ANALYSIS-Bank capital rules are regulatory drive’s top test
By Huw Jones
LONDON, May 4 (Reuters) – This month could bring overdue progress in a global drive to regulate the financial sector in the European Union and United States, but the acid test for policymakers will be agreeing global bank capital rules.
The U.S. Senate will cast its first votes on Tuesday on a sweeping bill to reform Wall Street. EU lawmakers start voting next week to regulate hedge funds and revamp oversight, with draft rules to shine a light on derivatives due in June.
The votes come as the financial crisis nears its third anniversary with few actual changes approved so far, raising concern that the appetite for reform may be waning.

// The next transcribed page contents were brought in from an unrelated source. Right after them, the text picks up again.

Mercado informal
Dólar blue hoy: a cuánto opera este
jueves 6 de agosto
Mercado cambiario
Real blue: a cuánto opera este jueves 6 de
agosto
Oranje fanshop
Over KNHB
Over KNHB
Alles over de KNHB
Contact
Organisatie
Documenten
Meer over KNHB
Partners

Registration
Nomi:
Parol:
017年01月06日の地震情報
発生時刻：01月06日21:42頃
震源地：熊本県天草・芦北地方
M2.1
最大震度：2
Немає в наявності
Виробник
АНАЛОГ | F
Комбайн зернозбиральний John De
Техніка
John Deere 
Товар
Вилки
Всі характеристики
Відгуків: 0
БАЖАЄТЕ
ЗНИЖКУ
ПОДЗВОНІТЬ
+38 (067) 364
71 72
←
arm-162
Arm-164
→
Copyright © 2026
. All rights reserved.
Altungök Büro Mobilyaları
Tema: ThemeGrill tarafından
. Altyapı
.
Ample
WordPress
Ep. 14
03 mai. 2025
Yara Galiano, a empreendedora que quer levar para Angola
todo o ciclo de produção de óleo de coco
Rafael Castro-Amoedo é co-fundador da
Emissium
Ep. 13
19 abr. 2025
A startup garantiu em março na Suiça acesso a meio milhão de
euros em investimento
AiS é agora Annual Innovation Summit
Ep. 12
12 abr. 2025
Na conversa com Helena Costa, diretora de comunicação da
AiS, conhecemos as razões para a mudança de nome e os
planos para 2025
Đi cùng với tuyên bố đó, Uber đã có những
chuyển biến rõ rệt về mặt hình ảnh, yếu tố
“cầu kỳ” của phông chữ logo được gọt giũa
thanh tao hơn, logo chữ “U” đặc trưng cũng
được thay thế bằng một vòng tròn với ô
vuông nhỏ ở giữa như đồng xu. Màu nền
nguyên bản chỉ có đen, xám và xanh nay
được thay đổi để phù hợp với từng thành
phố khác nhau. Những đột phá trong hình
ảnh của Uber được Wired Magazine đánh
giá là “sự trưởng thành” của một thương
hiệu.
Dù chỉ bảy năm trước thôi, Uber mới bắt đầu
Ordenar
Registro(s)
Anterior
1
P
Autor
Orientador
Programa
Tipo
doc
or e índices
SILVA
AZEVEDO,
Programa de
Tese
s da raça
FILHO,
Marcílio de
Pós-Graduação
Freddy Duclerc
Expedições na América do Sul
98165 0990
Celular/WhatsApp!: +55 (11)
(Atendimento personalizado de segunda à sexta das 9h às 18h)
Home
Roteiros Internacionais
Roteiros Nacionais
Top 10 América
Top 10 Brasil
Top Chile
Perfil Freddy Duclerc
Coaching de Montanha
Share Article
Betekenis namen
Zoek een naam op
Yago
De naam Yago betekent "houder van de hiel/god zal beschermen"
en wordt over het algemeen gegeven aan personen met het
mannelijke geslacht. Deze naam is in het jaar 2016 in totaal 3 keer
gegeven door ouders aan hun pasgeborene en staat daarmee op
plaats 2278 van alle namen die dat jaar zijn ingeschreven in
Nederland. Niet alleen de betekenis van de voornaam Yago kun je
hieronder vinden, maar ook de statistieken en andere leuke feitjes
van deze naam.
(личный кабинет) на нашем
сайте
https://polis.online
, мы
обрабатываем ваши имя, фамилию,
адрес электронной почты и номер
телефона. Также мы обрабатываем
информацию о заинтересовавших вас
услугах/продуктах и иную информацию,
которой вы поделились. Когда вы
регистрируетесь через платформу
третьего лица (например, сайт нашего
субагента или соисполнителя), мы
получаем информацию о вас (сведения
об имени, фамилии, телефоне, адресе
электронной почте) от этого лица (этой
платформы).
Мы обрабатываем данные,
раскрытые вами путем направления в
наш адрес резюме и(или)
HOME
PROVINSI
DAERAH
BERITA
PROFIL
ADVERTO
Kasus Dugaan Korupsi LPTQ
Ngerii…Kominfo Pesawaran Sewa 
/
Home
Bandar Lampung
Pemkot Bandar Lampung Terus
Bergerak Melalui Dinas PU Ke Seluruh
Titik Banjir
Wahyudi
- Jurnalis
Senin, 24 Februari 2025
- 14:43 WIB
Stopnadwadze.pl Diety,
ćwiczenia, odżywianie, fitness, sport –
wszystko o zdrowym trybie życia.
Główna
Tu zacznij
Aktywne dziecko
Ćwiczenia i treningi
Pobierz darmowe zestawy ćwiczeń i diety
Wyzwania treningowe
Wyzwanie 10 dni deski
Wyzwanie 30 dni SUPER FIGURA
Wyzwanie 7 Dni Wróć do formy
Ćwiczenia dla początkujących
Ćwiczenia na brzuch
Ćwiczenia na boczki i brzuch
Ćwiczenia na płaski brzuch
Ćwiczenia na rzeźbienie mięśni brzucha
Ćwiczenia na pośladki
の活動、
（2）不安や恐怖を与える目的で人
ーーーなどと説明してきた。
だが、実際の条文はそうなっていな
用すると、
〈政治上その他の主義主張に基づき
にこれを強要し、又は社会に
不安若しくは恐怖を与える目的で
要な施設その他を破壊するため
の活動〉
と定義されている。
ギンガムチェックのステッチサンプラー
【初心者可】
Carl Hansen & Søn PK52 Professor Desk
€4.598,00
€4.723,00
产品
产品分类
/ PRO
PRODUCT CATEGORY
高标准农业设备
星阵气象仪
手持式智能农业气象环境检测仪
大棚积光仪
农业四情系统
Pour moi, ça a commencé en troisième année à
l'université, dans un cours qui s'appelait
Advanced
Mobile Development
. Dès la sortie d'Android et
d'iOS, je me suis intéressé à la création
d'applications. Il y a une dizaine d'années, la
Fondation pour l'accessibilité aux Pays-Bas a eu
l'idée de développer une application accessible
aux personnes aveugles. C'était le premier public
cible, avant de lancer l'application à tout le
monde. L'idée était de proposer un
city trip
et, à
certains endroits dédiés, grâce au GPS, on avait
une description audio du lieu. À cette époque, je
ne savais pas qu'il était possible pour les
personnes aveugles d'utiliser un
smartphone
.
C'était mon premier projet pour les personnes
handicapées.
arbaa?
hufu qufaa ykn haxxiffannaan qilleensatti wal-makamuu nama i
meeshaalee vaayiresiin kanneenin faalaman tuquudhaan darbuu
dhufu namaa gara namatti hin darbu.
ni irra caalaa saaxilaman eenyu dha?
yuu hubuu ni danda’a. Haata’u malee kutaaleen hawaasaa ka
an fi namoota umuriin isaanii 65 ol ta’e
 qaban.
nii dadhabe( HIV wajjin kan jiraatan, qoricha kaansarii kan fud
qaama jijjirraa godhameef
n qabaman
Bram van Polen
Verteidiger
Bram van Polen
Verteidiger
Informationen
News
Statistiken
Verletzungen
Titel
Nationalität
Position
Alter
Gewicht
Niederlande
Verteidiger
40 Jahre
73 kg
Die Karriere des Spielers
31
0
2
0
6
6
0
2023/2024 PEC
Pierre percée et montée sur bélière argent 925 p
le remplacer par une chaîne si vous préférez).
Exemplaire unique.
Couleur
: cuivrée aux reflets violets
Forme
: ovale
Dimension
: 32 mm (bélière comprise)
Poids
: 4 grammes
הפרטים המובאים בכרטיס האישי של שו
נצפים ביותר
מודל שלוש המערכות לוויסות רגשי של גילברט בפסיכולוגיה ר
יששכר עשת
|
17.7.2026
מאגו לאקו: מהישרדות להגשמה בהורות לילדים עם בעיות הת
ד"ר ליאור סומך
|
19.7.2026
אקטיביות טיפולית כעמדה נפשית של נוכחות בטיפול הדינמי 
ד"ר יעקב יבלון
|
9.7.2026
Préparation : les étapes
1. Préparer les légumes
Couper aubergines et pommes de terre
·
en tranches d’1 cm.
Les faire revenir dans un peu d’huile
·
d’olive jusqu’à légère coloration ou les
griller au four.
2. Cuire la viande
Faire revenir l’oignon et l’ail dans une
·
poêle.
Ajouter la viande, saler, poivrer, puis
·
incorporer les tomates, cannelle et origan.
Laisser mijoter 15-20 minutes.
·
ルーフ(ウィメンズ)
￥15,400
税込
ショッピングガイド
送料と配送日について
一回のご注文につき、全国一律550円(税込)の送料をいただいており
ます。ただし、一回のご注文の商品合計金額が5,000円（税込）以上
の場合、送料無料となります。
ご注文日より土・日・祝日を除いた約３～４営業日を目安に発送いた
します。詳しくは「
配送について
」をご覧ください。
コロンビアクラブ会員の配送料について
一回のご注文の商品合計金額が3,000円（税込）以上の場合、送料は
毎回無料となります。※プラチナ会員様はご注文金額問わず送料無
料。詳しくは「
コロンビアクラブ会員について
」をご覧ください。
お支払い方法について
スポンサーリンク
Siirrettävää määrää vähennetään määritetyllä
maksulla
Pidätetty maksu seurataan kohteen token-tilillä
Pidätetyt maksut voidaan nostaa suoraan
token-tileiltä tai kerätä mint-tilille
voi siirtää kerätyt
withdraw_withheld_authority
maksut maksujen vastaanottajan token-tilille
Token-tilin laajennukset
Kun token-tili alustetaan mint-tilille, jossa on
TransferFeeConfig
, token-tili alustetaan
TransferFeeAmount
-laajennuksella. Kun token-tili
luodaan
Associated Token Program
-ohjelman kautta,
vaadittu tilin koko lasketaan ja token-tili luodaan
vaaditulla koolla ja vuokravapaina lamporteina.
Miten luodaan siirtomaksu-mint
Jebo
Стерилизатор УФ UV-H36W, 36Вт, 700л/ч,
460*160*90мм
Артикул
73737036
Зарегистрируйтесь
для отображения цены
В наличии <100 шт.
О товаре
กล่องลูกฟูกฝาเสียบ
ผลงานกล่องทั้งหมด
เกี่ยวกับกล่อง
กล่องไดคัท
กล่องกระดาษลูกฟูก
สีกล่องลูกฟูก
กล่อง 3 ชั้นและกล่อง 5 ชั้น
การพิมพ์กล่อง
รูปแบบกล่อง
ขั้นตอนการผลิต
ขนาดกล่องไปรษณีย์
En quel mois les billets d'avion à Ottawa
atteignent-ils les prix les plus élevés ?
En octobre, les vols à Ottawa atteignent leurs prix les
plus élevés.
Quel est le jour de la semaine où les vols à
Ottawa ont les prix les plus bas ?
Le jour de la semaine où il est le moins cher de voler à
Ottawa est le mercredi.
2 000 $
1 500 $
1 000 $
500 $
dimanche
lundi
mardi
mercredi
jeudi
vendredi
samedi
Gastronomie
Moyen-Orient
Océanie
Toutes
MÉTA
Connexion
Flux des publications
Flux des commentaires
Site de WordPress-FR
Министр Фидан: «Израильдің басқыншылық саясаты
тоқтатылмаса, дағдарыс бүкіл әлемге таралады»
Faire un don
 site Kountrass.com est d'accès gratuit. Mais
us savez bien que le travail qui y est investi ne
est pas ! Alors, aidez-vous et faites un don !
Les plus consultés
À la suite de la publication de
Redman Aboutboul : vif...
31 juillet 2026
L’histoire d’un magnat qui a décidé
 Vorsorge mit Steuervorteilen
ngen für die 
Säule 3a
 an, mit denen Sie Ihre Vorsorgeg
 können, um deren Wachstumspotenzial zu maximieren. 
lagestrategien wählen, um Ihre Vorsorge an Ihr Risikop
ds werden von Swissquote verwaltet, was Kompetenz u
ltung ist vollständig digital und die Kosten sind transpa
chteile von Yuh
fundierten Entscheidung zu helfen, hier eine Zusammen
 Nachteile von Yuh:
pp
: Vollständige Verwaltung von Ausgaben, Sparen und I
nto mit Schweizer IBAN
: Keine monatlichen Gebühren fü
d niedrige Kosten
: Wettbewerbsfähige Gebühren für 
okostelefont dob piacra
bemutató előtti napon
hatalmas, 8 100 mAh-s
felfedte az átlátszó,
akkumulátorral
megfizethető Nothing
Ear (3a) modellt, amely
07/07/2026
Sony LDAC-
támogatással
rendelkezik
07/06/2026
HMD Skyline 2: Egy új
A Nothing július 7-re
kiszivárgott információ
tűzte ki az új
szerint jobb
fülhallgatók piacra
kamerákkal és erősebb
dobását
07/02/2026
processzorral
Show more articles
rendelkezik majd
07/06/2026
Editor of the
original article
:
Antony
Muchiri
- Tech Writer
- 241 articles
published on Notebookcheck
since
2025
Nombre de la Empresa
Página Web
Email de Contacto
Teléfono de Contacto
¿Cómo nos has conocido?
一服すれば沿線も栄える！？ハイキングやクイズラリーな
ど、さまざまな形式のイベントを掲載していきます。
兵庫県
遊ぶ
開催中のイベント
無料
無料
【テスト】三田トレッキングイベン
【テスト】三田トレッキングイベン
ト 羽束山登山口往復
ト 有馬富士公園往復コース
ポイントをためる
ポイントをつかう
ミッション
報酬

“As markets recover and as economies seem to recover, there is a little bit of concern in making sure we maintain the momentum for reform,” Greg Tanzer, secretary general of the International Association of Securities Commissions, told Reuters last week.
The G20 group of leading countries pledged last year to regulate hedge funds and derivatives, reform financial supervision and accountancy and impose tougher capital rules on banks through the Basel Committee package by the end of 2012.
“Although some very good progress has been made, some of that is still at the stage of developing the reform proposals rather than fully implementing them. The concern is that a reform weariness takes over and we lose a bit of momentum,” Tanzer said.
BASEL ACID TEST
Analysts say the acid test for global reform will be to agree the new Basel bank capital and liquidity rules by the end of this year for 2012 implementation.
There are already signs that some fatigue may be creeping into this process and more G20 compromises will be needed to push it through.
Banks want a delay in new bank trading book capital rules due next January as well as in the broader capital and liquidity reform, saying they cannot raise huge amounts of fresh capital and at the same time keep lending to aid recovery.
Basel Committee Secretary General, Stefan Walter, said there was no talk among committee members of a delay to trading book rules and that the main package will be completed on time.
G20 leaders meet in Canada next month and in South Korea in November and will be under pressure to show real progress but compromises on the timing and content of Basel are inevitable to reach a final deal, experts say.
Asian countries like Japan see the financial crisis as a North Atlantic rather than global problem and want more leeway, while France and Germany have qualms over introducing all the Basel proposals, said Graham Bishop, an EU financial services expert.
“I think 2012 is looking a bit optimistic,” Bishop said.
Countries are beginning to think more deeply why reforms are being adopted in the first place which may slow the pace of change, said Richard Reid, director of research at the International Centre for Financial Regulation.
“The test for the G20 will be to agree high-level principles but leave wiggle room for individual countries and their needs,” Reid said.
G20 FINE TUNING
The G20 and its offshoot, the Financial Stability Board, are meant to ensure a coordinated response to reforming rules but differences between countries leave banks worried they could be at a competitive disadvantage to rivals in other countries.
It’s not just over Basel that views differ.
Differences are emerging over how the EU and United States are implementing pledges they made at the G20, leaving Asia and Latin American members of the group as bystanders.
Divergences over EU and U.S. derivatives reforms worry banks in the global market. Attempts to create a single set of global accounting rules face delay as the EU and United States differ over how to price assets.
EU plans to regulate hedge funds have also drawn accusations of protectionism from the United States.
“If we don’t have that global cooperation we run the risk of every jurisdiction doing different things,” said Mark Austen, acting chief executive of the Association for Financial Markets in Europe.
A truly level global playing field is a pipedream anyway, said Nicolas Veron of Brussels think tank Bruegel.
“There is a legitimate question over which divergences are harmful and which are not,” Veron said.
“The notion that everyone should do exactly the same thing at the same time is not realistic. We need a much finer appreciation at the G20 level on what has to be done jointly or not,” Veron added.